As this city embarks on a mission to establish public transportation, another city to the south struggles to sustain its own transit system.
Jackson’s JATRAN hit a financial roadblock after bus-fare profits dropped by more than a third while the city-funded operating costs rose by two-thirds, both in the past four years.
Officials in the state capitol now are debating about what to do: Slash services from the 13-route system or dip deeper into the municipality’s budget to keep it alive.
Could Tupelo face the same financial woes if it moves ahead with plans for bus service here?
Anything is possible, transit officials say, but Tupelo and Jackson play by entirely different rules when it comes to public transit funding. And Tupelo’s rules probably give the city better odds at winning.
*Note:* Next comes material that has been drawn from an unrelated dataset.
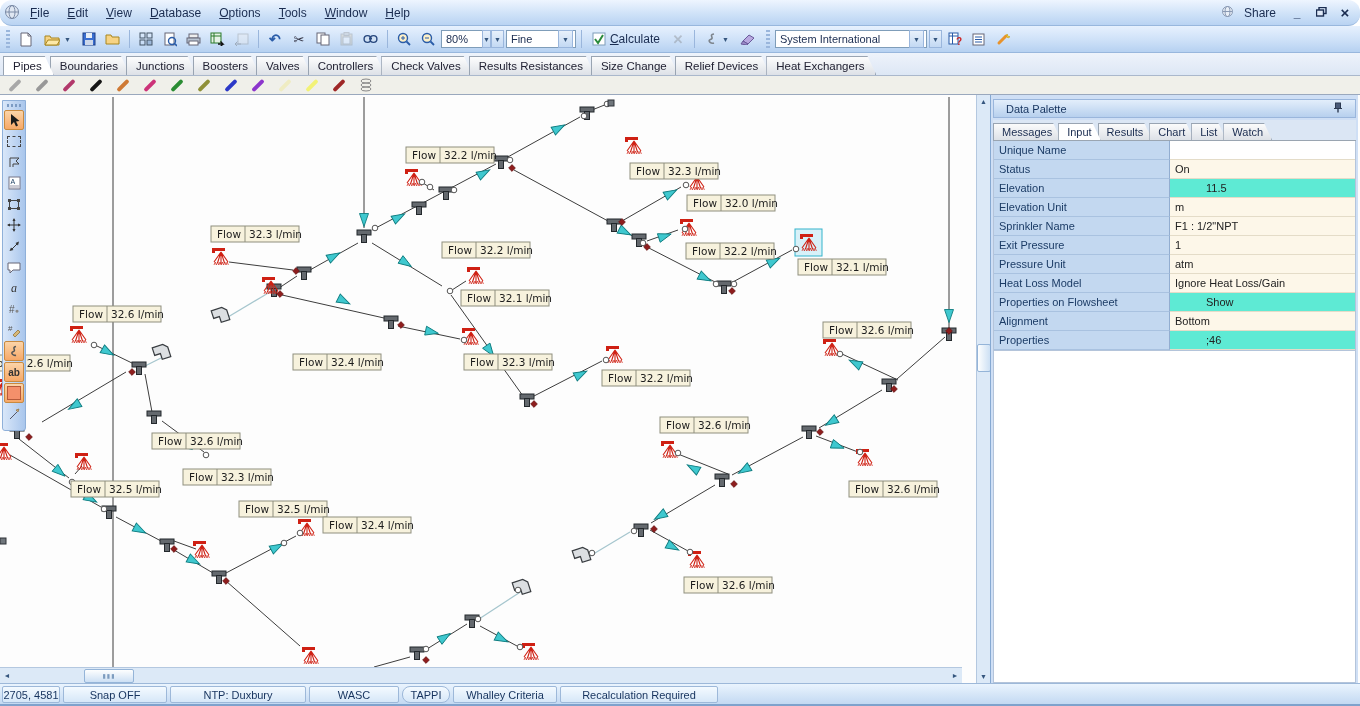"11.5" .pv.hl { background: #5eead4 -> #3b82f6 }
According to Charles Carr, Public Transit Division director of the Mississippi Department of Transportation, large urban cities like Jackson receive no federal dollars for operating costs. They get assistance only on capital expenditures.
Compare that to municipalities like Tupelo, Vicksburg or Meridian whose public transportation systems can get half of their operating costs and 80 percent of their capital costs covered by federal subsidies.
But that still leaves a funding hole that cities must plug. And that can cost hundreds of thousands of dollars a year or more. In Jackson’s case, it will cost $5.4 million to keep JATRAN afloat without cutting service.
“There is no serious effort to reform the system down here because that will involve maybe laying people off or moving folks,” said Jackson’s Ward 1 City Councilman Jeff Weill, a self-described fiscal conservative. “The sensible thing would be to cancel those big empty buses on routes people don’t ride. One of our routes costs $29 to run and brings in 50 cents in revenue.”
Weill advised Tupelo to start small and grow only as fast as the ridership and economy will allow.
“Once you plant a seed and grow a new institution,” he said, “it’s impossible to root up later.”
The same advice was offered to members of Tupelo’s Public Transportation Commission on Friday by Cleveland Joseph of the Three Rivers Planning and Development District.
Along with Carr and other transit experts, Joseph attended a nearly three-hour meeting at City Hall with the five-member group to plot strategies for launching a bus service in Northeast Mississippi’s largest town.
And while those members said Tupelo taxpayers might bear the brunt of the post-subsidies costs of a bus system, they hope area businesses will share some of the expense.
Chairman Brad Prewitt said he wants Tupelo to partner with several organizations willing to split the costs.
That kind of collaboration can mean the difference between a situation like JATRAN and one like Oxford’s OUT or Vicksburg’s NRoute, both of which previously got or currently receive private dollars.
“One of the reasons Vicksburg was so successful,” Carr said, “was because of the political will to get support from the business community.”